Print the entries verbatim, leaving out the images they contain.

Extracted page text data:
+++++

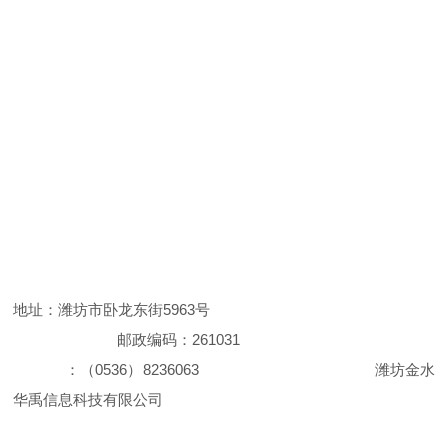
地址：
潍坊市卧龙东街5963号
邮政编码：
261031
：（
0536
）
8236063 潍坊金水
华禹信息科技有限公司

+++++

■ Expected answer
地址：
潍坊市卧龙东街5963号
邮政编码：
261031
：（
0536
）
8236063 潍坊金水
华禹信息科技有限公司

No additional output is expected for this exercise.